**What to produce**.
Only the images are to be dropped; the records themselves must be repeated exactly.

——

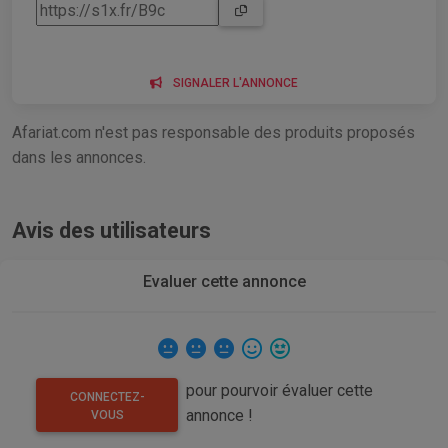
SIGNALER L'ANNONCE
Afariat.com n'est pas responsable des produits proposés
dans les annonces.
Avis des utilisateurs
Evaluer cette annonce
pour pourvoir évaluer cette
CONNECTEZ-
annonce !
VOUS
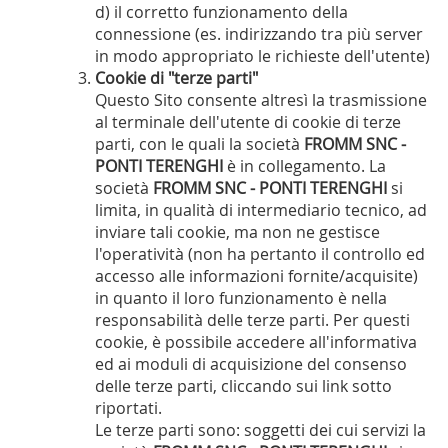
d) il corretto funzionamento della
connessione (es. indirizzando tra più server
in modo appropriato le richieste dell'utente)
Cookie di "terze parti"
Questo Sito consente altresì la trasmissione
al terminale dell'utente di cookie di terze
parti, con le quali la società
FROMM SNC -
PONTI TERENGHI
è in collegamento. La
società
FROMM SNC - PONTI TERENGHI
si
limita, in qualità di intermediario tecnico, ad
inviare tali cookie, ma non ne gestisce
l'operatività (non ha pertanto il controllo ed
accesso alle informazioni fornite/acquisite)
in quanto il loro funzionamento è nella
responsabilità delle terze parti. Per questi
cookie, è possibile accedere all'informativa
ed ai moduli di acquisizione del consenso
delle terze parti, cliccando sui link sotto
riportati.
Le terze parti sono: soggetti dei cui servizi la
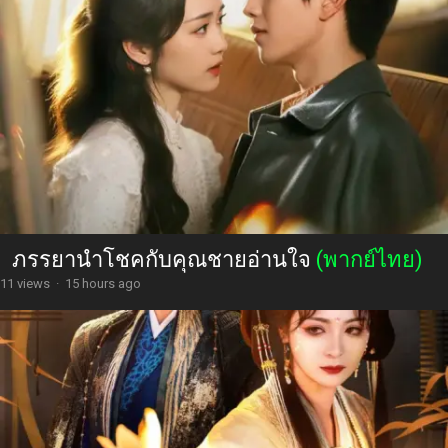
ภรรยานำโชคกับคุณชายอ่านใจ
(พากย์ไทย)
11 views
·
15 hours ago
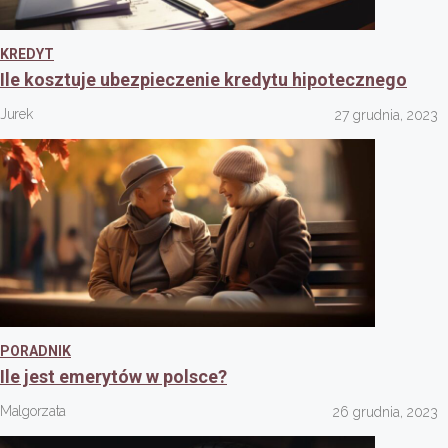
KREDYT
Ile kosztuje ubezpieczenie kredytu hipotecznego
Jurek
27 grudnia, 2023
PORADNIK
Ile jest emerytów w polsce?
Malgorzata
26 grudnia, 2023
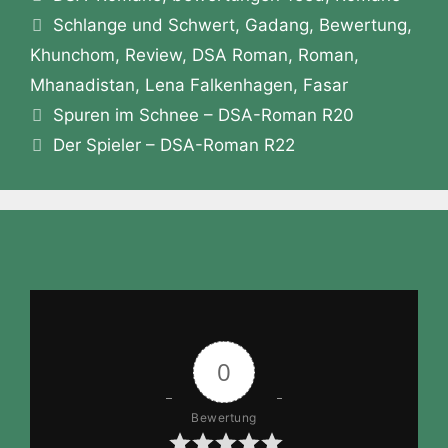
z
n
Schlagwörter
o
n
p
m
a
Schlange und Schwert
,
Gadang
,
Bewertung
,
o
o
g
p
Khunchom
,
Review
,
DSA Roman
,
Roman
,
n
Mhanadistan
,
Lena Falkenhagen
,
Fasar
k
er
W
Spuren im Schnee – DSA-Roman R20
is
Der Spieler – DSA-Roman R22
h
Li
st
0
Bewertung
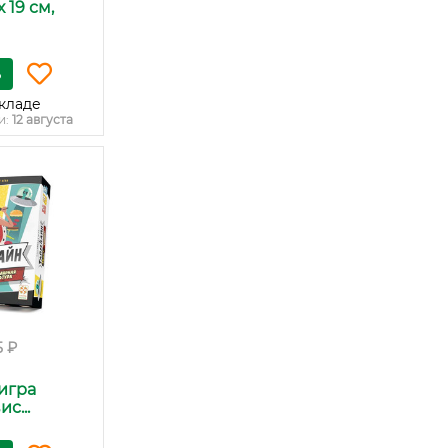
 19 см,
ь
кладе
и:
12 августа
5 ₽
игра
с...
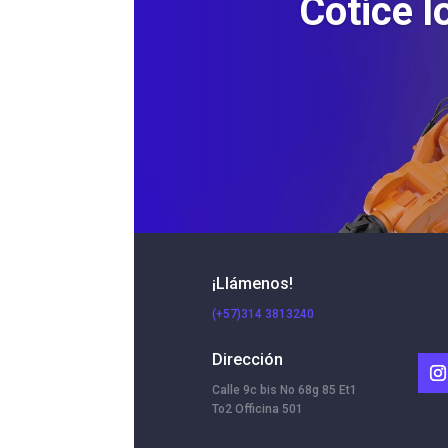
Cotice l
¡Llámenos!
(+57)314 3813240
Dirección
Calle 9c bis No 68g 85 Et1
To2 Officina 501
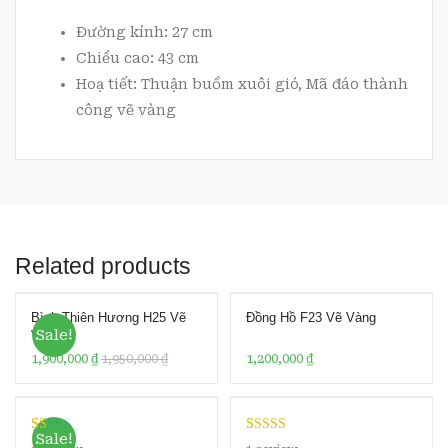
Đường kính: 27 cm
Chiều cao: 43 cm
Hoạ tiết: Thuận buồm xuôi gió, Mã đáo thành
công vẽ vàng
Related products
Bình Thiên Hương H25 Vẽ
Đồng Hồ F23 Vẽ Vàng
Sale!
Vàng
1,900,000
₫
1,950,000
₫
1,200,000
₫
Sale!
R
1
Rated
1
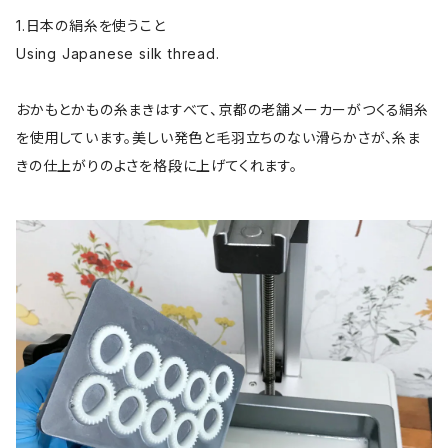
1.日本の絹糸を使うこと
Using Japanese silk thread.
おかもとかもの糸まきはすべて、京都の老舗メーカーがつくる絹糸
を使用しています。美しい発色と毛羽立ちのない滑らかさが、糸ま
きの仕上がりのよさを格段に上げてくれます。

——

**Response below**.
SIGNALER L'ANNONCE
Afariat.com n'est pas responsable des produits proposés
dans les annonces.
Avis des utilisateurs
Evaluer cette annonce
pour pourvoir évaluer cette
CONNECTEZ-
annonce !
VOUS
d) il corretto funzionamento della
connessione (es. indirizzando tra più server
in modo appropriato le richieste dell'utente)
Cookie di "terze parti"
Questo Sito consente altresì la trasmissione
al terminale dell'utente di cookie di terze
parti, con le quali la società
FROMM SNC -
PONTI TERENGHI
è in collegamento. La
società
FROMM SNC - PONTI TERENGHI
si
limita, in qualità di intermediario tecnico, ad
inviare tali cookie, ma non ne gestisce
l'operatività (non ha pertanto il controllo ed
accesso alle informazioni fornite/acquisite)
in quanto il loro funzionamento è nella
responsabilità delle terze parti. Per questi
cookie, è possibile accedere all'informativa
ed ai moduli di acquisizione del consenso
delle terze parti, cliccando sui link sotto
riportati.
Le terze parti sono: soggetti dei cui servizi la
ภรรยานำโชคกับคุณชายอ่านใจ
(พากย์ไทย)
11 views
·
15 hours ago
KREDYT
Ile kosztuje ubezpieczenie kredytu hipotecznego
Jurek
27 grudnia, 2023
PORADNIK
Ile jest emerytów w polsce?
Malgorzata
26 grudnia, 2023
z
n
Schlagwörter
o
n
p
m
a
Schlange und Schwert
,
Gadang
,
Bewertung
,
o
o
g
p
Khunchom
,
Review
,
DSA Roman
,
Roman
,
n
Mhanadistan
,
Lena Falkenhagen
,
Fasar
k
er
W
Spuren im Schnee – DSA-Roman R20
is
Der Spieler – DSA-Roman R22
h
Li
st
0
Bewertung
 19 см,
ь
кладе
и:
12 августа
5 ₽
игра
с...
Cotice l
¡Llámenos!
(+57)314 3813240
Dirección
Calle 9c bis No 68g 85 Et1
To2 Officina 501
Đường kính: 27 cm
Chiều cao: 43 cm
Hoạ tiết: Thuận buồm xuôi gió, Mã đáo thành
công vẽ vàng
Related products
Bình Thiên Hương H25 Vẽ
Đồng Hồ F23 Vẽ Vàng
Sale!
Vàng
1,900,000
₫
1,950,000
₫
1,200,000
₫
Sale!
R
1
Rated
1
1.日本の絹糸を使うこと
Using Japanese silk thread.
おかもとかもの糸まきはすべて、京都の老舗メーカーがつくる絹糸
を使用しています。美しい発色と毛羽立ちのない滑らかさが、糸ま
きの仕上がりのよさを格段に上げてくれます。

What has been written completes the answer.